### What you need to do
Output all the records word for word. Drop the pictures.

- - -

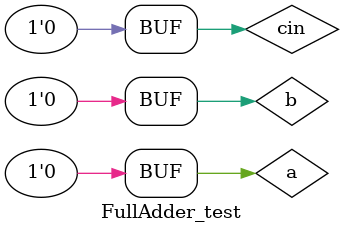
<source format=v>
`timescale 1ns / 1ps


module FullAdder_test;

	// Inputs
	reg a;
	reg b;
	reg cin;

	// Outputs
	wire s;
	wire cout;

	// Instantiate the Unit Under Test (UUT)
	FullAdder uut (
		.a(a), 
		.b(b), 
		.cin(cin), 
		.s(s), 
		.cout(cout)
	);

	initial begin
		// Initialize Inputs
		a = 0;
		b = 0;
		cin = 0;

		// Wait 100 ns for global reset to finish
		#100;
		a = 0;
		b = 1;
		cin = 0;
		#100;
		a = 0;
		b = 1;
		cin = 1;
		#100;
		a = 1;
		b = 1;
		cin = 0;
		#100;
		a = 1;
		b = 1;
		cin = 1;
		#100;
		a = 0;
		b = 0;
		cin = 0;
        
		// Add stimulus here

	end
      
endmodule


</source>
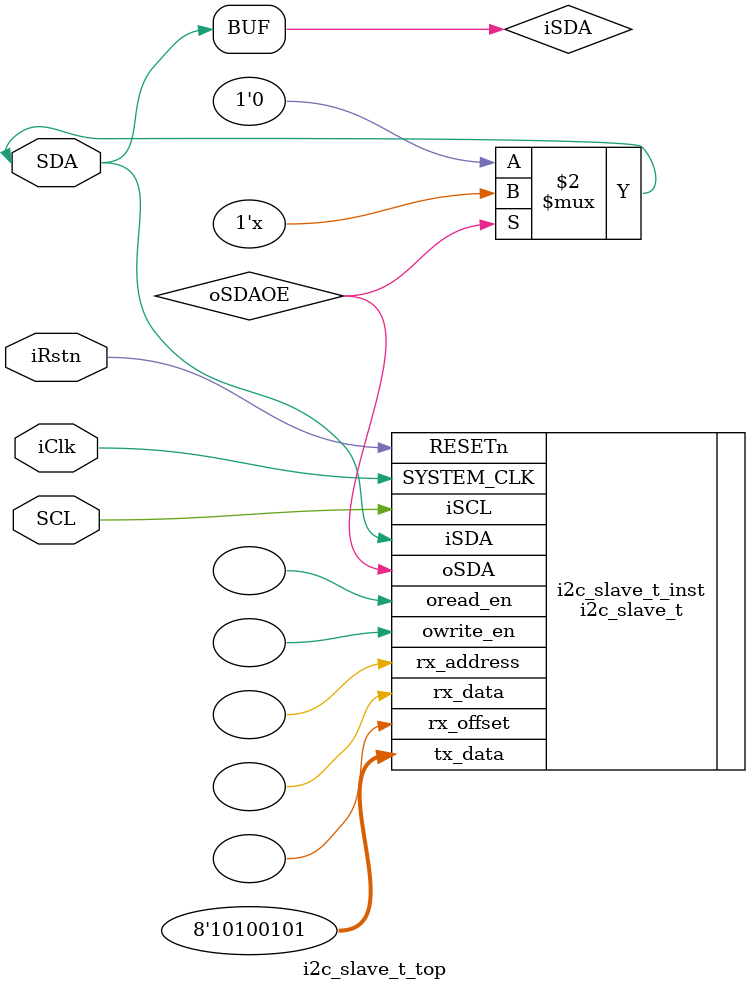
<source format=v>
module i2c_slave_t_top(
	input   iRstn, iClk,
	// I2C_Interface for test bench
	input  SCL,
	inout   SDA

);
// I2C_Interface for test bench
wire	oSCLOE , oSDAOE;
assign	SDA				=	(!oSDAOE)	?	1'b0	:	1'bz;
//assign	SCL				=	(!oSCLOE)	?	1'b0	:	1'bz;
assign	iSDA			=	SDA;

i2c_slave_t#(
  .slave_addr   ( 7'h23 ),
  .TX_DATA_BYTE ( 1     )

)   i2c_slave_t_inst
(
	.RESETn      ( iRstn    ),
   .SYSTEM_CLK  ( iClk     ),
	.iSCL        ( SCL      ),
	.iSDA        ( iSDA     ),
   .oSDA        ( oSDAOE   ),
	.tx_data     ( 8'hA5    ),
	.rx_address	 (  ),
	.rx_data     (  ),
	.rx_offset   (  ),
	.owrite_en   (  ),
	.oread_en    (  )
);

endmodule
</source>
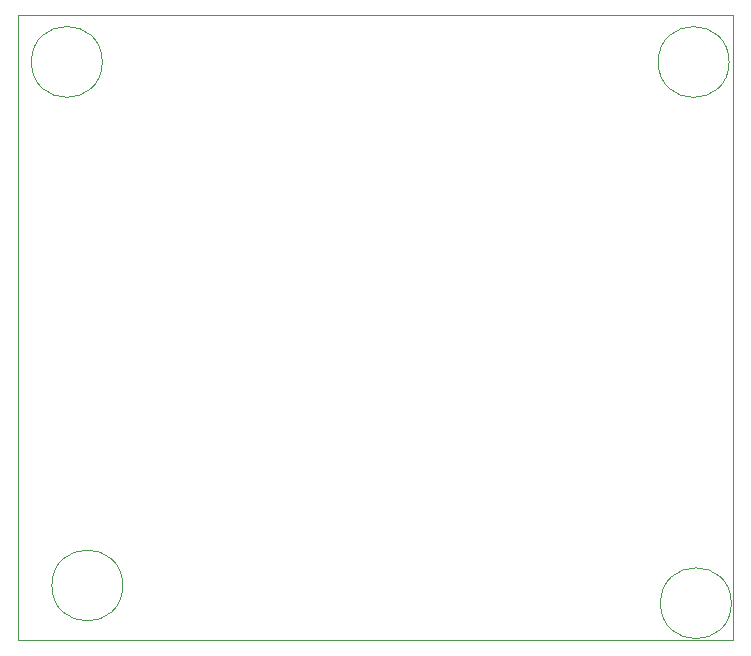
<source format=gbr>
%TF.GenerationSoftware,KiCad,Pcbnew,8.0.4*%
%TF.CreationDate,2024-11-13T12:07:51+05:30*%
%TF.ProjectId,cccccccc,63636363-6363-4636-932e-6b696361645f,rev?*%
%TF.SameCoordinates,Original*%
%TF.FileFunction,Profile,NP*%
%FSLAX46Y46*%
G04 Gerber Fmt 4.6, Leading zero omitted, Abs format (unit mm)*
G04 Created by KiCad (PCBNEW 8.0.4) date 2024-11-13 12:07:51*
%MOMM*%
%LPD*%
G01*
G04 APERTURE LIST*
%TA.AperFunction,Profile*%
%ADD10C,0.050000*%
%TD*%
G04 APERTURE END LIST*
D10*
X124470000Y-98800000D02*
G75*
G02*
X118470000Y-98800000I-3000000J0D01*
G01*
X118470000Y-98800000D02*
G75*
G02*
X124470000Y-98800000I3000000J0D01*
G01*
X115620000Y-50530000D02*
X176180000Y-50530000D01*
X176180000Y-103420000D01*
X115620000Y-103420000D01*
X115620000Y-50530000D01*
X122740000Y-54470000D02*
G75*
G02*
X116740000Y-54470000I-3000000J0D01*
G01*
X116740000Y-54470000D02*
G75*
G02*
X122740000Y-54470000I3000000J0D01*
G01*
X176000000Y-100300000D02*
G75*
G02*
X170000000Y-100300000I-3000000J0D01*
G01*
X170000000Y-100300000D02*
G75*
G02*
X176000000Y-100300000I3000000J0D01*
G01*
X175810000Y-54480000D02*
G75*
G02*
X169810000Y-54480000I-3000000J0D01*
G01*
X169810000Y-54480000D02*
G75*
G02*
X175810000Y-54480000I3000000J0D01*
G01*
M02*

</source>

- - -

### Response box
<source format=v>
`timescale 1ns / 1ps


module FullAdder_test;

	// Inputs
	reg a;
	reg b;
	reg cin;

	// Outputs
	wire s;
	wire cout;

	// Instantiate the Unit Under Test (UUT)
	FullAdder uut (
		.a(a), 
		.b(b), 
		.cin(cin), 
		.s(s), 
		.cout(cout)
	);

	initial begin
		// Initialize Inputs
		a = 0;
		b = 0;
		cin = 0;

		// Wait 100 ns for global reset to finish
		#100;
		a = 0;
		b = 1;
		cin = 0;
		#100;
		a = 0;
		b = 1;
		cin = 1;
		#100;
		a = 1;
		b = 1;
		cin = 0;
		#100;
		a = 1;
		b = 1;
		cin = 1;
		#100;
		a = 0;
		b = 0;
		cin = 0;
        
		// Add stimulus here

	end
      
endmodule


</source>
<source format=v>
module i2c_slave_t_top(
	input   iRstn, iClk,
	// I2C_Interface for test bench
	input  SCL,
	inout   SDA

);
// I2C_Interface for test bench
wire	oSCLOE , oSDAOE;
assign	SDA				=	(!oSDAOE)	?	1'b0	:	1'bz;
//assign	SCL				=	(!oSCLOE)	?	1'b0	:	1'bz;
assign	iSDA			=	SDA;

i2c_slave_t#(
  .slave_addr   ( 7'h23 ),
  .TX_DATA_BYTE ( 1     )

)   i2c_slave_t_inst
(
	.RESETn      ( iRstn    ),
   .SYSTEM_CLK  ( iClk     ),
	.iSCL        ( SCL      ),
	.iSDA        ( iSDA     ),
   .oSDA        ( oSDAOE   ),
	.tx_data     ( 8'hA5    ),
	.rx_address	 (  ),
	.rx_data     (  ),
	.rx_offset   (  ),
	.owrite_en   (  ),
	.oread_en    (  )
);

endmodule
</source>
<source format=gbr>
%TF.GenerationSoftware,KiCad,Pcbnew,8.0.4*%
%TF.CreationDate,2024-11-13T12:07:51+05:30*%
%TF.ProjectId,cccccccc,63636363-6363-4636-932e-6b696361645f,rev?*%
%TF.SameCoordinates,Original*%
%TF.FileFunction,Profile,NP*%
%FSLAX46Y46*%
G04 Gerber Fmt 4.6, Leading zero omitted, Abs format (unit mm)*
G04 Created by KiCad (PCBNEW 8.0.4) date 2024-11-13 12:07:51*
%MOMM*%
%LPD*%
G01*
G04 APERTURE LIST*
%TA.AperFunction,Profile*%
%ADD10C,0.050000*%
%TD*%
G04 APERTURE END LIST*
D10*
X124470000Y-98800000D02*
G75*
G02*
X118470000Y-98800000I-3000000J0D01*
G01*
X118470000Y-98800000D02*
G75*
G02*
X124470000Y-98800000I3000000J0D01*
G01*
X115620000Y-50530000D02*
X176180000Y-50530000D01*
X176180000Y-103420000D01*
X115620000Y-103420000D01*
X115620000Y-50530000D01*
X122740000Y-54470000D02*
G75*
G02*
X116740000Y-54470000I-3000000J0D01*
G01*
X116740000Y-54470000D02*
G75*
G02*
X122740000Y-54470000I3000000J0D01*
G01*
X176000000Y-100300000D02*
G75*
G02*
X170000000Y-100300000I-3000000J0D01*
G01*
X170000000Y-100300000D02*
G75*
G02*
X176000000Y-100300000I3000000J0D01*
G01*
X175810000Y-54480000D02*
G75*
G02*
X169810000Y-54480000I-3000000J0D01*
G01*
X169810000Y-54480000D02*
G75*
G02*
X175810000Y-54480000I3000000J0D01*
G01*
M02*

</source>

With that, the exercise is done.